A recent study published in Medicine (Baltimore) found that elevated soluble CD226 levels in Takayasu arteritis (TAK) proved useful for differentiation from giant cell arteritis, disease activity assessment, and prognosis prediction. The investigation focused on serum sCD226 as a biomarker for TAK, a condition characterized by vascular injury involving endothelial cells and immune cells, particularly natural killer cells.
The study examined serum sCD226 levels using enzyme-linked immunosorbent assay in 34 TAK patients and 21 giant cell arteritis (GCA) patients. The analysis revealed significantly higher serum sCD226 levels in TAK patients compared to GCA patients. According to angiographic classification, within the TAK patient group, serum sCD226 levels were significantly elevated in type V classification compared to types I through IV. The findings demonstrated that serum sCD226 levels were elevated in patients with active TAK and in those showing poor responses to corticosteroid treatment. The study also identified an increased cumulative probability of relapse in patients with high sCD226 levels, suggesting prognostic value.
The research established that serum sCD226 levels successfully differentiated TAK from GCA and showed associations with disease activity and relapse patterns in TAK. The elevated serum sCD226 levels in TAK patients correlated with disease activity and disease relapse, indicating potential clinical utility for disease monitoring and management strategies.
CD226, a member of the immunoglobulin superfamily, plays a pivotal role in regulating diverse immunological processes. It is broadly expressed on both immune and non-immune cells, with predominant expression on natural killer (NK) cells and T cells. Through interaction with its ligands CD155 and CD112, CD226 activates signalling pathways that influence T cell differentiation and effector functions, while also promoting NK cell activation and cytotoxicity. Genetic polymorphisms and altered CD226 expression have been strongly linked to susceptibility to autoimmune, infectious, and allergic diseases, as well as cancer progression. Accumulating evidence underscores the potential of CD226 as a promising therapeutic target in immune-mediated disorders.
A soluble form of CD226 (sCD226), generated by shedding of the membrane-bound CD226 (mCD226) into human serum, has been identified. The potential of sCD226 as a biomarker has been reported in acute graft-versus-host disease as well as in several types of cancers. In autoimmune diseases, recent evidence demonstrated that serum sCD226 levels correlate with disease activity in rheumatoid arthritis, and are elevated in patients with active systemic lupus erythematosus, where they are further associated with both disease activity and prognosis.
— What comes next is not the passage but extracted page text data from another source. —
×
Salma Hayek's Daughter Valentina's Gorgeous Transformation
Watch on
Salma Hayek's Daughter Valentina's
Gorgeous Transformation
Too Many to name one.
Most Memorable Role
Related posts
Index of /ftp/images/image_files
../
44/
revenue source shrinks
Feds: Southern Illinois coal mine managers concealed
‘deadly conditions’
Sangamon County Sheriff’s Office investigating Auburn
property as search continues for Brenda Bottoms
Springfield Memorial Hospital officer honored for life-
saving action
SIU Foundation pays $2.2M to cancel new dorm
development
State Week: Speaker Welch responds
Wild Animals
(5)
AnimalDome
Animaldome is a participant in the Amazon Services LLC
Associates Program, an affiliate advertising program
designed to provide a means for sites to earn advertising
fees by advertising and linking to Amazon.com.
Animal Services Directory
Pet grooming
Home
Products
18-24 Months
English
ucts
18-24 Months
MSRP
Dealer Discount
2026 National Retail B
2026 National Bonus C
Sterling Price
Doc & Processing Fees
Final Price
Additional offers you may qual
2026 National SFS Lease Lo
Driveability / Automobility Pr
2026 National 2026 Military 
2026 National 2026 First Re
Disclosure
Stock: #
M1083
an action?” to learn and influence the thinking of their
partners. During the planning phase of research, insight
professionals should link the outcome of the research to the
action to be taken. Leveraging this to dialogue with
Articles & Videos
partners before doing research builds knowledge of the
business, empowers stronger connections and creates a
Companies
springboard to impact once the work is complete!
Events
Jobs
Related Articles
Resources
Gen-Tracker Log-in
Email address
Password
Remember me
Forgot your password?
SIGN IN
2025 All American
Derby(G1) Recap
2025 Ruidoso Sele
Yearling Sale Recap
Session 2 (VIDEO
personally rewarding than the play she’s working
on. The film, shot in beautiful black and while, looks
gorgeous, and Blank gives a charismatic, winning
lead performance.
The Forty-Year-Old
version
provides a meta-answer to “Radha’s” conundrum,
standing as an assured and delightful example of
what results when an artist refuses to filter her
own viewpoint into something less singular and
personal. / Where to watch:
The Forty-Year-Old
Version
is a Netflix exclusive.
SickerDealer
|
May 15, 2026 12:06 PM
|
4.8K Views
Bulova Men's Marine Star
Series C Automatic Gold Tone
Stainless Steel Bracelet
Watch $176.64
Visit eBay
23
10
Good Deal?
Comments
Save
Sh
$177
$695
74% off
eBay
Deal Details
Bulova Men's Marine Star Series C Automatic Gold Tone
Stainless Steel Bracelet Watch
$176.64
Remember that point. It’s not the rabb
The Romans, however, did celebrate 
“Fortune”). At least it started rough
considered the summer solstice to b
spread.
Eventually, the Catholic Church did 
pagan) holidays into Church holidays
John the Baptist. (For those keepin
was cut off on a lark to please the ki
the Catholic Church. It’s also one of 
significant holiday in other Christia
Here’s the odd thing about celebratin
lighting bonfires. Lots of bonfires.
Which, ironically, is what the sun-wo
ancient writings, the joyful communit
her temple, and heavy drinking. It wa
The biomarker showed promise for distinguishing TAK from similar vasculitic conditions while providing insights into disease progression and treatment response patterns. Monitoring serum sCD226 levels demonstrated potential for contributing to precise clinical management of TAK patients.
References
- Nakano M, Ayano M, Fukui S, Iwanaga N, Tatsutani T, Takaki-Kuwahara A, Kimoto Y, Akahoshi M, Migita K, Kawakami A, Tada Y, Niiro H. Elevated soluble CD226 in Takayasu arteritis is useful for differentiation from giant cell arteritis, disease activity assessment, and prognosis prediction. Medicine (Baltimore). 2025 Jun 20;104(25):e42844.
- Liu K, Liu Y, Xiong H, Ning Z. The Immune Regulatory Functions of CD226 and Its Implications in Immune-Mediated Diseases. Biomolecules. 2025 Jul 14;15(7):1007.
- Mosaad YM, El-Toraby EE, Tawhid ZM, Abdelsalam AI, Enin AF, Hasson AM, Shafeek GM. Association between CD226 polymorphism and soluble levels in rheumatoid arthritis: Relationship with clinical activity. Immunol Invest. 2018 Apr;47(3):264-278.
- Nakano M, Ayano M, Kushimoto K, Kawano S, Higashioka K, Inokuchi S, Mitoma H, Kimoto Y, Akahoshi M, Ono N, Arinobu Y, Akashi K, Horiuchi T, Niiro H. Association of elevated serum soluble CD226 levels with the disease activity and flares of systemic lupus erythematosus. Sci Rep. 2021 Aug 9;11(1):16162.